April is a month that makes us feel vulnerable here in the Oklahoma City metro area. No major tornadoes to remember this month, but bad storms, and the chance of tornadoes appears in April usually after a winter respite.
No, April's lovely soft sunny mornings have been clouded for us by a memory of evil. A memory that was burned into our hearts on April 19, 1995. It was such a beautiful, sunny, pleasant morning. Then the news reports started coming out about an explosion downtown. The smoke visible on the horizon. The worry about friends we knew worked down there. The fear for the children we knew in the YMCA daycare near there, the church, which is only a block or two away.
I watched the news that morning in shock and with dread. I saw familiar faces, most just in obvious shock, but one with blood on it. It still hurts, to think about the damage to so many lives caused that day, the children lost, the sense of security we lost.
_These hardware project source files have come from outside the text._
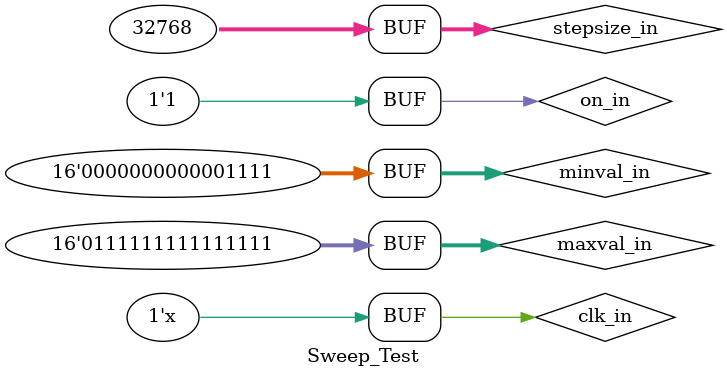
<source format=v>
`timescale 1ns / 1ps


module Sweep_Test;

	// Inputs
	reg clk_in;
	reg on_in;
	reg [15:0] minval_in;
	reg [15:0] maxval_in;
	reg [31:0] stepsize_in;

	// Outputs
	wire [15:0] signal_out;

	// Instantiate the Unit Under Test (UUT)
	Sweep uut (
		.clk_in(clk_in), 
		.on_in(on_in), 
		.minval_in(minval_in), 
		.maxval_in(maxval_in), 
		.stepsize_in(stepsize_in), 
		.signal_out(signal_out)
	);

	initial begin
		// Initialize Inputs
		clk_in = 0;
		on_in = 1'b0;
		minval_in = 16'sb0000_0000_0000_1111;
		maxval_in = 16'sb0111_1111_1111_1111;
		stepsize_in = 32'b0000_0000_0000_0000_1000_0000_0000_0000;
        
		// Add stimulus here
		#10 on_in = 1'b1;
	end
      
	always
		#5	clk_in = ~clk_in;
		
endmodule


</source>
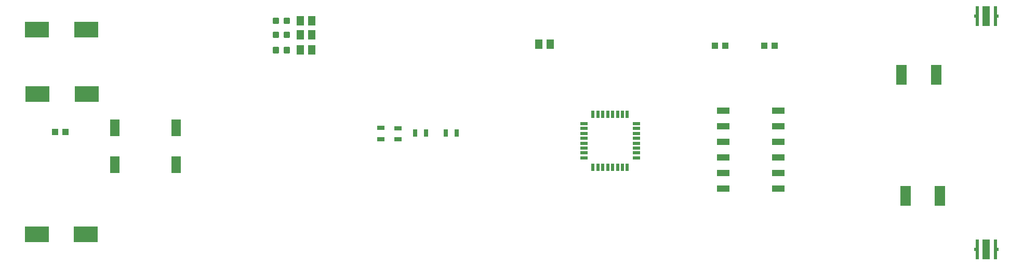
<source format=gtp>
G75*
%MOIN*%
%OFA0B0*%
%FSLAX25Y25*%
%IPPOS*%
%LPD*%
%AMOC8*
5,1,8,0,0,1.08239X$1,22.5*
%
%ADD10R,0.07900X0.04300*%
%ADD11R,0.05000X0.02200*%
%ADD12R,0.02200X0.05000*%
%ADD13R,0.15748X0.09843*%
%ADD14R,0.06181X0.11102*%
%ADD15R,0.03150X0.04724*%
%ADD16R,0.04724X0.03150*%
%ADD17R,0.07087X0.12598*%
%ADD18R,0.05118X0.05906*%
%ADD19C,0.01181*%
%ADD20R,0.01969X0.12992*%
%ADD21R,0.01575X0.01969*%
%ADD22R,0.05118X0.12992*%
%ADD23R,0.03937X0.04331*%
%ADD24R,0.04331X0.03937*%
D10*
X0567889Y0177634D03*
X0567889Y0187634D03*
X0567889Y0197634D03*
X0567889Y0207634D03*
X0567889Y0217634D03*
X0567889Y0227634D03*
X0603289Y0227634D03*
X0603289Y0217634D03*
X0603289Y0207634D03*
X0603289Y0197634D03*
X0603289Y0187634D03*
X0603289Y0177634D03*
D11*
X0512323Y0197484D03*
X0512323Y0200634D03*
X0512323Y0203783D03*
X0512323Y0206933D03*
X0512323Y0210083D03*
X0512323Y0213232D03*
X0512323Y0216382D03*
X0512323Y0219531D03*
X0478523Y0219531D03*
X0478523Y0216382D03*
X0478523Y0213232D03*
X0478523Y0210083D03*
X0478523Y0206933D03*
X0478523Y0203783D03*
X0478523Y0200634D03*
X0478523Y0197484D03*
D12*
X0484400Y0191608D03*
X0487549Y0191608D03*
X0490699Y0191608D03*
X0493848Y0191608D03*
X0496998Y0191608D03*
X0500148Y0191608D03*
X0503297Y0191608D03*
X0506447Y0191608D03*
X0506447Y0225408D03*
X0503297Y0225408D03*
X0500148Y0225408D03*
X0496998Y0225408D03*
X0493848Y0225408D03*
X0490699Y0225408D03*
X0487549Y0225408D03*
X0484400Y0225408D03*
D13*
X0127463Y0148539D03*
X0158959Y0148539D03*
X0159518Y0238547D03*
X0128022Y0238547D03*
X0127659Y0279642D03*
X0159156Y0279642D03*
D14*
X0177746Y0216831D03*
X0216801Y0216831D03*
X0216801Y0192972D03*
X0177746Y0192972D03*
D15*
X0370321Y0213461D03*
X0377407Y0213461D03*
X0389833Y0213461D03*
X0396919Y0213461D03*
D16*
X0359329Y0216413D03*
X0348423Y0216665D03*
X0348423Y0209579D03*
X0359329Y0209327D03*
D17*
X0682419Y0250902D03*
X0704467Y0250902D03*
X0706927Y0173146D03*
X0684880Y0173146D03*
D18*
X0457026Y0270587D03*
X0449545Y0270587D03*
X0303974Y0266650D03*
X0296494Y0266650D03*
X0296494Y0276492D03*
X0303974Y0276492D03*
X0303974Y0285350D03*
X0296494Y0285350D03*
D19*
X0289317Y0286728D02*
X0289317Y0283972D01*
X0286561Y0283972D01*
X0286561Y0286728D01*
X0289317Y0286728D01*
X0289317Y0285152D02*
X0286561Y0285152D01*
X0286561Y0286332D02*
X0289317Y0286332D01*
X0282411Y0286728D02*
X0282411Y0283972D01*
X0279655Y0283972D01*
X0279655Y0286728D01*
X0282411Y0286728D01*
X0282411Y0285152D02*
X0279655Y0285152D01*
X0279655Y0286332D02*
X0282411Y0286332D01*
X0282411Y0277870D02*
X0282411Y0275114D01*
X0279655Y0275114D01*
X0279655Y0277870D01*
X0282411Y0277870D01*
X0282411Y0276294D02*
X0279655Y0276294D01*
X0279655Y0277474D02*
X0282411Y0277474D01*
X0289317Y0277870D02*
X0289317Y0275114D01*
X0286561Y0275114D01*
X0286561Y0277870D01*
X0289317Y0277870D01*
X0289317Y0276294D02*
X0286561Y0276294D01*
X0286561Y0277474D02*
X0289317Y0277474D01*
X0289317Y0268028D02*
X0289317Y0265272D01*
X0286561Y0265272D01*
X0286561Y0268028D01*
X0289317Y0268028D01*
X0289317Y0266452D02*
X0286561Y0266452D01*
X0286561Y0267632D02*
X0289317Y0267632D01*
X0282411Y0268028D02*
X0282411Y0265272D01*
X0279655Y0265272D01*
X0279655Y0268028D01*
X0282411Y0268028D01*
X0282411Y0266452D02*
X0279655Y0266452D01*
X0279655Y0267632D02*
X0282411Y0267632D01*
D20*
X0730844Y0288303D03*
X0742656Y0288303D03*
X0742656Y0138697D03*
X0730844Y0138697D03*
D21*
X0729467Y0138697D03*
X0744033Y0138697D03*
X0744033Y0288303D03*
X0729467Y0288303D03*
D22*
X0736750Y0288303D03*
X0736750Y0138697D03*
D23*
X0600825Y0269602D03*
X0594132Y0269602D03*
X0569329Y0269602D03*
X0562636Y0269602D03*
D24*
X0146100Y0213992D03*
X0139407Y0213992D03*
M02*

</source>
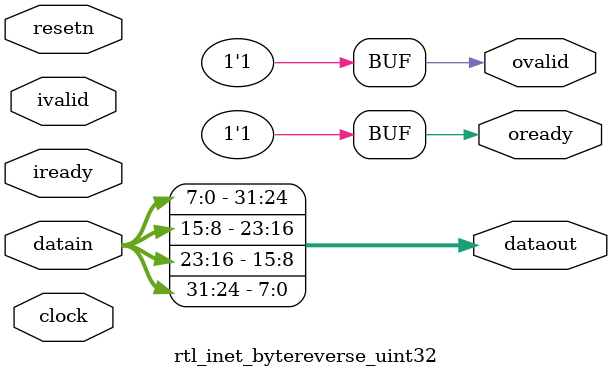
<source format=v>

`timescale 1 ps / 1 ps


module rtl_inet_bytereverse_uint16 (
  input   clock,
  input   resetn,
  input   ivalid, 
  input   iready,
  output  ovalid,
  output  oready,
  input   [15:0]  datain,
  output  [15:0]  dataout);

  // handshake outputs are tied high
  assign  ovalid = 1'b1;
  assign  oready = 1'b1;
  // clk, ivalid, iready, resetn are ignored
  assign dataout = {datain[7:0], datain[15:8]};
endmodule

module rtl_inet_bytereverse_uint32 (
  input   clock,
  input   resetn,
  input   ivalid, 
  input   iready,
  output  ovalid,
  output  oready,
  input   [31:0]  datain,
  output  [31:0]  dataout);

  // handshake outputs are tied high
  assign  ovalid = 1'b1;
  assign  oready = 1'b1;
  // clk, ivalid, iready, resetn are ignored
  assign dataout = {datain[7:0], datain[15:8], datain[23:16], datain[31:24]};

endmodule



</source>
The many, many scattered pieces of our lives in downtown that had to be picked up and reassembled as best we could.
Our church had significant damage, and it took us many years to complete all the restorations. We never lost the most important thing, though, our love for one another, and our sense of God's love. We are still in downtown, and we are still thriving.
Perhaps that is true of everything downtown, we are put back together physically, and for the most part, spiritually as well. The Oklahoma City National Memorial has helped a lot with that sense of putting ourselves back together. It is a very healing place. A very peaceful and beautiful place. The museum is very moving, jolting some of us back to very clear memories of that day.
Next year marks 20 years since the bombing. VERY hard to believe. Doesn't seem like it can possibly have been so long, and yet, the worst of the visible scars are long healed, and many of the psychological ones are well on the way.
It still shocks me that anyone remotely human could have parked that truck there, under windows where they knew little children were playing, and set that explosion in motion. Such hatred, and such misdirected violence did not solve anything. They only presented a new set of problems. This tragedy injured Oklahoma deeply, but it also strengthened our resolve. That was the day I adopted Oklahoma, and vowed to stay help mend this broken heartland. The great outpouring of love and determination to do the right thing that the world saw here was a true blessing. People in Oklahoma are pretty tough. You have to be to live in a place where the land and the weather turn on you at a moment's notice. Makes us good at getting back up, at reaching out to give our neighbor a hand, at joining hands and standing strong. When it REALLY matters, people here don't care about the things that usually divide us. They remember that all we have is each other, good, bad, or indifferent, and they reach out and hold on to one another. That's what made me adopt this place, that's why I stay.
We saw it again last year when the tornadoes came. The rest of the world responds to that by remembering that all ANY of us has is each other, and they send help, or come to help, and even though the events like the tornadoes and the bombing are horrible, they remind us that we are NOT alone or forgotten here.
Today, the wind is high, but the sun is bright, and the sky is a beautiful blue that I have only ever seen in Oklahoma. I don't know what Saturday will be like, since that is the actual anniversary, but this lovely morning reminded me of that lovely, doomed morning 19 years ago when I became an Oklahoman.